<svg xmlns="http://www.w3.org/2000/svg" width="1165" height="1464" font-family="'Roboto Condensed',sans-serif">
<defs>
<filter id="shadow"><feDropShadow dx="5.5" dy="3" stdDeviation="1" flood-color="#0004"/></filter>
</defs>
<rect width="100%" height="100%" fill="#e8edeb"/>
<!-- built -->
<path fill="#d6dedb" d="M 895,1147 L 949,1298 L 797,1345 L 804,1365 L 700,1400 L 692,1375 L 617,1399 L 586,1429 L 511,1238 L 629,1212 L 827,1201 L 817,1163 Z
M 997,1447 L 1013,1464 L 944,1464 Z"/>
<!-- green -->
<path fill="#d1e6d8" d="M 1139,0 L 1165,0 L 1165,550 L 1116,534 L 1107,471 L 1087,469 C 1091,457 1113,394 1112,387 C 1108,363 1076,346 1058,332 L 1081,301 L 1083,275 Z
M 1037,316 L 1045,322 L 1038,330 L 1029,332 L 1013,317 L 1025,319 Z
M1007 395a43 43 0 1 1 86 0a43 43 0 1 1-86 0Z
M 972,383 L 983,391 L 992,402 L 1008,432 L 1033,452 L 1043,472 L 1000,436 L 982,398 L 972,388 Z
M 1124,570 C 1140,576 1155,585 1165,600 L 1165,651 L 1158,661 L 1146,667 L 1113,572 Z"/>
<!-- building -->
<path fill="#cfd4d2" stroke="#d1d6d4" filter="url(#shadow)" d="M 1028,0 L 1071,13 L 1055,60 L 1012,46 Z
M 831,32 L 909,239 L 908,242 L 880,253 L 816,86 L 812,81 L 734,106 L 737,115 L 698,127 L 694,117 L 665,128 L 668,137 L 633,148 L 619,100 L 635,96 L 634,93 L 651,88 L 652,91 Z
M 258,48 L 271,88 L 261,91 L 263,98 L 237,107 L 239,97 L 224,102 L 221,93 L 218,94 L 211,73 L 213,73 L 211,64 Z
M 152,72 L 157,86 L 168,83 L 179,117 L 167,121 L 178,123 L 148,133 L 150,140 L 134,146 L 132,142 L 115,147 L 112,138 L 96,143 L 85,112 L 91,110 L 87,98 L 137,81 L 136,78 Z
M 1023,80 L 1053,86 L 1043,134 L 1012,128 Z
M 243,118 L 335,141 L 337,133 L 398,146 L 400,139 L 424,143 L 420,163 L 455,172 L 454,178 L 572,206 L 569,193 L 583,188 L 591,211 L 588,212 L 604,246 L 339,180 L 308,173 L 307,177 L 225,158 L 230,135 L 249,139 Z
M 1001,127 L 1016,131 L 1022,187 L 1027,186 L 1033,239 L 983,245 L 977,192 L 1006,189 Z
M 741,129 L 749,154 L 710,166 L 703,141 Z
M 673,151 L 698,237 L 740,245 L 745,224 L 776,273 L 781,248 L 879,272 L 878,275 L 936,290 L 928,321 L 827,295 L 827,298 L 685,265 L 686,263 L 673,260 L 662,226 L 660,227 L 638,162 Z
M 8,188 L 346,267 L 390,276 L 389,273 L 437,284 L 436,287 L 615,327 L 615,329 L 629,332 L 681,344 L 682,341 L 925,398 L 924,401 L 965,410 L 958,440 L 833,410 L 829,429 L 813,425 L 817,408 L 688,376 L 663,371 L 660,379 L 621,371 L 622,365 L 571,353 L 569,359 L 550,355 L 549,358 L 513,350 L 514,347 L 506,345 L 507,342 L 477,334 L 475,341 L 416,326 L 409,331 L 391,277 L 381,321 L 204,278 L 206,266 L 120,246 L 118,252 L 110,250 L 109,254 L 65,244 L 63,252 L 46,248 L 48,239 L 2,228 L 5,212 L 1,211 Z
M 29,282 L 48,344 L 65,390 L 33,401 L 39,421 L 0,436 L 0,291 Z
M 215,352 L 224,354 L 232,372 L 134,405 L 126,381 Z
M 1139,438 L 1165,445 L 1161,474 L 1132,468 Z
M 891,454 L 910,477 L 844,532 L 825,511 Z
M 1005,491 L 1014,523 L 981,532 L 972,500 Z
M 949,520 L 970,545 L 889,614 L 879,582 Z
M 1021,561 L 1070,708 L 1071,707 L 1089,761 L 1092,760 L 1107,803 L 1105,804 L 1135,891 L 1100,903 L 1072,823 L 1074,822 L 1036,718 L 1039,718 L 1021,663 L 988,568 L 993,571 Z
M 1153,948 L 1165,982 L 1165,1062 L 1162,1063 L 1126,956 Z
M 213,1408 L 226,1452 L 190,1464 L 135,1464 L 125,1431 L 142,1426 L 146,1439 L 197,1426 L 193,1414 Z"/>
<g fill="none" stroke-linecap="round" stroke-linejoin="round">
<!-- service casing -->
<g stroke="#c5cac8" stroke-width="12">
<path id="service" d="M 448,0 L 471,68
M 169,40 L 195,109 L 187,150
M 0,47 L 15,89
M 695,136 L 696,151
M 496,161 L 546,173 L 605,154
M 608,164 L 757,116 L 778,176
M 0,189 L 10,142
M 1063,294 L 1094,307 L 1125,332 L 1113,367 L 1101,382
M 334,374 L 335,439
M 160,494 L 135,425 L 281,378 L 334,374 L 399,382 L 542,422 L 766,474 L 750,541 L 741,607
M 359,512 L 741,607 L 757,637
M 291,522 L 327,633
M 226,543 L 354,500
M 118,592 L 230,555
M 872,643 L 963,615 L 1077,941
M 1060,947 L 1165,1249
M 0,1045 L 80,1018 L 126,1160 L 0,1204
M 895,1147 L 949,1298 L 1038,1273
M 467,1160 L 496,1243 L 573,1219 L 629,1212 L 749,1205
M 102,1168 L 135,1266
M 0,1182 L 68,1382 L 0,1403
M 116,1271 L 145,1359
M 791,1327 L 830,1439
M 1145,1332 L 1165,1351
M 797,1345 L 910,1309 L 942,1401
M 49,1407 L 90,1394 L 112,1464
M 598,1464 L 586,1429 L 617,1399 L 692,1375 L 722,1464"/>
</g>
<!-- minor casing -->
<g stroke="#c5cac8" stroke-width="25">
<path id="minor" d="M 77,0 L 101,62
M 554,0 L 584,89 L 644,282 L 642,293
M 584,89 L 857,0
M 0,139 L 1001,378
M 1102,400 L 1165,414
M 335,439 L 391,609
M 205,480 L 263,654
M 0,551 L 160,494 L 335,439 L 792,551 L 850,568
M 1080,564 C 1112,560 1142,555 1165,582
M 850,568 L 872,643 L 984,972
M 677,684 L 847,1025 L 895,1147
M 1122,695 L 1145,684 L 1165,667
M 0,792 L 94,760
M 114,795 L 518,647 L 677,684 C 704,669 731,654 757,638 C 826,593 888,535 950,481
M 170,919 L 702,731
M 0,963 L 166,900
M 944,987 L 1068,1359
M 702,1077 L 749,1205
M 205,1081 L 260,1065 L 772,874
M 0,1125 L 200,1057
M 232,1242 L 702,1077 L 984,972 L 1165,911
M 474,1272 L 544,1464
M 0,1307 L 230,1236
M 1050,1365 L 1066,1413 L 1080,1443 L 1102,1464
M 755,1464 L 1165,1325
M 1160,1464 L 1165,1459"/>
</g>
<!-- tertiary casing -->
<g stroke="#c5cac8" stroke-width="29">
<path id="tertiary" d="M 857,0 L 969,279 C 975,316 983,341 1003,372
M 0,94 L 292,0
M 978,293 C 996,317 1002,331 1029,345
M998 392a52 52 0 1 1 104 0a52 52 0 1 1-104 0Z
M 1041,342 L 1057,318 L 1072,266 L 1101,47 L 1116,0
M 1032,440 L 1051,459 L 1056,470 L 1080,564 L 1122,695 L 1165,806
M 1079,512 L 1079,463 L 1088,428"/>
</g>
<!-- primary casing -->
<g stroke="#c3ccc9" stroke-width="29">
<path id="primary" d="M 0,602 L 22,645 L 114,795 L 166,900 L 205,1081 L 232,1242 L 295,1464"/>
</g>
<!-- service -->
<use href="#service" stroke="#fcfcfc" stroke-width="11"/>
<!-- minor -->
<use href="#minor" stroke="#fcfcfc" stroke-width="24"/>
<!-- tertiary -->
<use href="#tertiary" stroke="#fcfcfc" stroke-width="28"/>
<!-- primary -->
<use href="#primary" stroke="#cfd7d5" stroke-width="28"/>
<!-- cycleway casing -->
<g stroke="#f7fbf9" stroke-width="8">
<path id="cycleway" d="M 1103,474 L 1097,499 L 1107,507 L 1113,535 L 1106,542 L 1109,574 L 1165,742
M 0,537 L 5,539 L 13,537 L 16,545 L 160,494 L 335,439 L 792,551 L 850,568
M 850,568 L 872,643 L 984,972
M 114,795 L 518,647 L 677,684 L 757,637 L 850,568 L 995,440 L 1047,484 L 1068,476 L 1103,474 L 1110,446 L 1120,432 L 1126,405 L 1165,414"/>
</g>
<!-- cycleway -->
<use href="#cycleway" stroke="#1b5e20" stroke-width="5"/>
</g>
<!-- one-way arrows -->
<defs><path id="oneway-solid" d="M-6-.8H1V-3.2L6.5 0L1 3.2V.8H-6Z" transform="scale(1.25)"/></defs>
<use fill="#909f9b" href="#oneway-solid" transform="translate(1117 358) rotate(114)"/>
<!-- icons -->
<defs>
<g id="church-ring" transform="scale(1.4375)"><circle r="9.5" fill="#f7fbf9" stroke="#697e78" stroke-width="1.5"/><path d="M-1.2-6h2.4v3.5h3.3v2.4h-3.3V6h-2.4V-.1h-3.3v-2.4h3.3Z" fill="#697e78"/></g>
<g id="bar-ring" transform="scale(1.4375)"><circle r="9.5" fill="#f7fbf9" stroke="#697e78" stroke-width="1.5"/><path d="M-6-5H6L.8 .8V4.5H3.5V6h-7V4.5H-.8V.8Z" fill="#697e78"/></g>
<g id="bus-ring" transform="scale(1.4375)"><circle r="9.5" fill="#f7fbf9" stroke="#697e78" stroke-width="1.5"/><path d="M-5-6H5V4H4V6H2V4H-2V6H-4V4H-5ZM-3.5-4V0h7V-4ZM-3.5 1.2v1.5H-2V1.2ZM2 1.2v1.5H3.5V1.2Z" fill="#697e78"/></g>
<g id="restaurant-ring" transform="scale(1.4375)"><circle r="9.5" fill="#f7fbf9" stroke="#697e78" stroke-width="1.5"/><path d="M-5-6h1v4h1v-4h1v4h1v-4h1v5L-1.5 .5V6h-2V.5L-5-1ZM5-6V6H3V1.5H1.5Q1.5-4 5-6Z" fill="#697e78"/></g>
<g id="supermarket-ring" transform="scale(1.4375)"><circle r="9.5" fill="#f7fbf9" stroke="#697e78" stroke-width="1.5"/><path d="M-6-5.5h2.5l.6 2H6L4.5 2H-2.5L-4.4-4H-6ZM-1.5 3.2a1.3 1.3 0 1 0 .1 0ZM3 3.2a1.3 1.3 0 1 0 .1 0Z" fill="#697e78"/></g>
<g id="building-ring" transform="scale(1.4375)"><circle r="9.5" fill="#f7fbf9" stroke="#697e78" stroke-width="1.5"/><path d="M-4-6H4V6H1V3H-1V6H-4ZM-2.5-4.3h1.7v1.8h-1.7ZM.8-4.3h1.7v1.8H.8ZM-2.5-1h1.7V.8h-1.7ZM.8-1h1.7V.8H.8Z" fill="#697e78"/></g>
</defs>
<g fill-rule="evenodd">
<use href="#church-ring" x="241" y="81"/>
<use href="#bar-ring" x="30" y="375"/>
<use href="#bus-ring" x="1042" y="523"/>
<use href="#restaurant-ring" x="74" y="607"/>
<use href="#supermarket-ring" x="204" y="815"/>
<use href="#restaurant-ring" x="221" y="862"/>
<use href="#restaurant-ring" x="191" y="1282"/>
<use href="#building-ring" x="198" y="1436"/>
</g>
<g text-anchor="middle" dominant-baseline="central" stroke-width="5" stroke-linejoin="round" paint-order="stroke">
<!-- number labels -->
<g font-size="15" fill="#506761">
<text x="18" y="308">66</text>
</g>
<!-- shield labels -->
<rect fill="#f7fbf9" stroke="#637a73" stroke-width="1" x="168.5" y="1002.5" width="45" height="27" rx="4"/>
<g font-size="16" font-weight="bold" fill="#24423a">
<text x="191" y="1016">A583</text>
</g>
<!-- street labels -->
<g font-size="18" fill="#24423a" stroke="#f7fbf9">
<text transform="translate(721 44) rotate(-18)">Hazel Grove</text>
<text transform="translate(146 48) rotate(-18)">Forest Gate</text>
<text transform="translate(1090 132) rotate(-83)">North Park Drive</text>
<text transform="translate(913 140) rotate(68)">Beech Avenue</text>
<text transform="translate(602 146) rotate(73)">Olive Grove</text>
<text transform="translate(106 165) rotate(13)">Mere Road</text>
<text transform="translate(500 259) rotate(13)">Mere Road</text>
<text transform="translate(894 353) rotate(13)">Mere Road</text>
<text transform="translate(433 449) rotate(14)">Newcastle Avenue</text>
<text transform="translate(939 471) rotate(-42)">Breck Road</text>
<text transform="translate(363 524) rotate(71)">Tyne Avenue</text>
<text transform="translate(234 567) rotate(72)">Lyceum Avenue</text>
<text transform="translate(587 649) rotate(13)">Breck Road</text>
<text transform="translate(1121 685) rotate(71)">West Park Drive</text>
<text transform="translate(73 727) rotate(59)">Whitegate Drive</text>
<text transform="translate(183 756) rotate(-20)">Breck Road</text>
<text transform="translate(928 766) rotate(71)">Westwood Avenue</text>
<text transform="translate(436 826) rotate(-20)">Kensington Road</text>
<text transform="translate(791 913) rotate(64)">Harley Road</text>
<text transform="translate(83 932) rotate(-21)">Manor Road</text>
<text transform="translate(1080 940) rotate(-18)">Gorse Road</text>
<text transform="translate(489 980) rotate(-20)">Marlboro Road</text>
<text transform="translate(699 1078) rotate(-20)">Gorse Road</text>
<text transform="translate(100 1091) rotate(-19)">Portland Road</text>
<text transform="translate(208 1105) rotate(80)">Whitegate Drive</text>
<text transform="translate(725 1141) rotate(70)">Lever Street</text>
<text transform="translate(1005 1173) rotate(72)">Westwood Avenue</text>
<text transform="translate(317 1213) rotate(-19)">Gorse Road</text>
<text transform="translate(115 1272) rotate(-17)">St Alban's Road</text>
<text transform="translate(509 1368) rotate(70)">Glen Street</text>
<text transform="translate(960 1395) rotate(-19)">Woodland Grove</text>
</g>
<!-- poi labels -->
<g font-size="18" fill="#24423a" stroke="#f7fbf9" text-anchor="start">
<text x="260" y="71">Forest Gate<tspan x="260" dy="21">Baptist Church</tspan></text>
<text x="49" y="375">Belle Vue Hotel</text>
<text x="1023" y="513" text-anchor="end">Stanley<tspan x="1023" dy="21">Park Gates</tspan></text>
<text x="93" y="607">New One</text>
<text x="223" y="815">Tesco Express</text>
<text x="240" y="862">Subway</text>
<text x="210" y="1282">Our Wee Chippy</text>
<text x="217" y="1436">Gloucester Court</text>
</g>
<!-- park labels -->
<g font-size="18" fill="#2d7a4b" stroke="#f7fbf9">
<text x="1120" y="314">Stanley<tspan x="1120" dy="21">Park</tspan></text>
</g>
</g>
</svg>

---+---

§ WORK REQUEST: Going down the listing above, begin printing at the line with "M 243,118 L" and finish with the line with "M 334,374 L 335,439", exactly as they appear.

§ SOLUTION TO THIS PROBLEM:
M 243,118 L 335,141 L 337,133 L 398,146 L 400,139 L 424,143 L 420,163 L 455,172 L 454,178 L 572,206 L 569,193 L 583,188 L 591,211 L 588,212 L 604,246 L 339,180 L 308,173 L 307,177 L 225,158 L 230,135 L 249,139 Z
M 1001,127 L 1016,131 L 1022,187 L 1027,186 L 1033,239 L 983,245 L 977,192 L 1006,189 Z
M 741,129 L 749,154 L 710,166 L 703,141 Z
M 673,151 L 698,237 L 740,245 L 745,224 L 776,273 L 781,248 L 879,272 L 878,275 L 936,290 L 928,321 L 827,295 L 827,298 L 685,265 L 686,263 L 673,260 L 662,226 L 660,227 L 638,162 Z
M 8,188 L 346,267 L 390,276 L 389,273 L 437,284 L 436,287 L 615,327 L 615,329 L 629,332 L 681,344 L 682,341 L 925,398 L 924,401 L 965,410 L 958,440 L 833,410 L 829,429 L 813,425 L 817,408 L 688,376 L 663,371 L 660,379 L 621,371 L 622,365 L 571,353 L 569,359 L 550,355 L 549,358 L 513,350 L 514,347 L 506,345 L 507,342 L 477,334 L 475,341 L 416,326 L 409,331 L 391,277 L 381,321 L 204,278 L 206,266 L 120,246 L 118,252 L 110,250 L 109,254 L 65,244 L 63,252 L 46,248 L 48,239 L 2,228 L 5,212 L 1,211 Z
M 29,282 L 48,344 L 65,390 L 33,401 L 39,421 L 0,436 L 0,291 Z
M 215,352 L 224,354 L 232,372 L 134,405 L 126,381 Z
M 1139,438 L 1165,445 L 1161,474 L 1132,468 Z
M 891,454 L 910,477 L 844,532 L 825,511 Z
M 1005,491 L 1014,523 L 981,532 L 972,500 Z
M 949,520 L 970,545 L 889,614 L 879,582 Z
M 1021,561 L 1070,708 L 1071,707 L 1089,761 L 1092,760 L 1107,803 L 1105,804 L 1135,891 L 1100,903 L 1072,823 L 1074,822 L 1036,718 L 1039,718 L 1021,663 L 988,568 L 993,571 Z
M 1153,948 L 1165,982 L 1165,1062 L 1162,1063 L 1126,956 Z
M 213,1408 L 226,1452 L 190,1464 L 135,1464 L 125,1431 L 142,1426 L 146,1439 L 197,1426 L 193,1414 Z"/>
<g fill="none" stroke-linecap="round" stroke-linejoin="round">
<!-- service casing -->
<g stroke="#c5cac8" stroke-width="12">
<path id="service" d="M 448,0 L 471,68
M 169,40 L 195,109 L 187,150
M 0,47 L 15,89
M 695,136 L 696,151
M 496,161 L 546,173 L 605,154
M 608,164 L 757,116 L 778,176
M 0,189 L 10,142
M 1063,294 L 1094,307 L 1125,332 L 1113,367 L 1101,382
M 334,374 L 335,439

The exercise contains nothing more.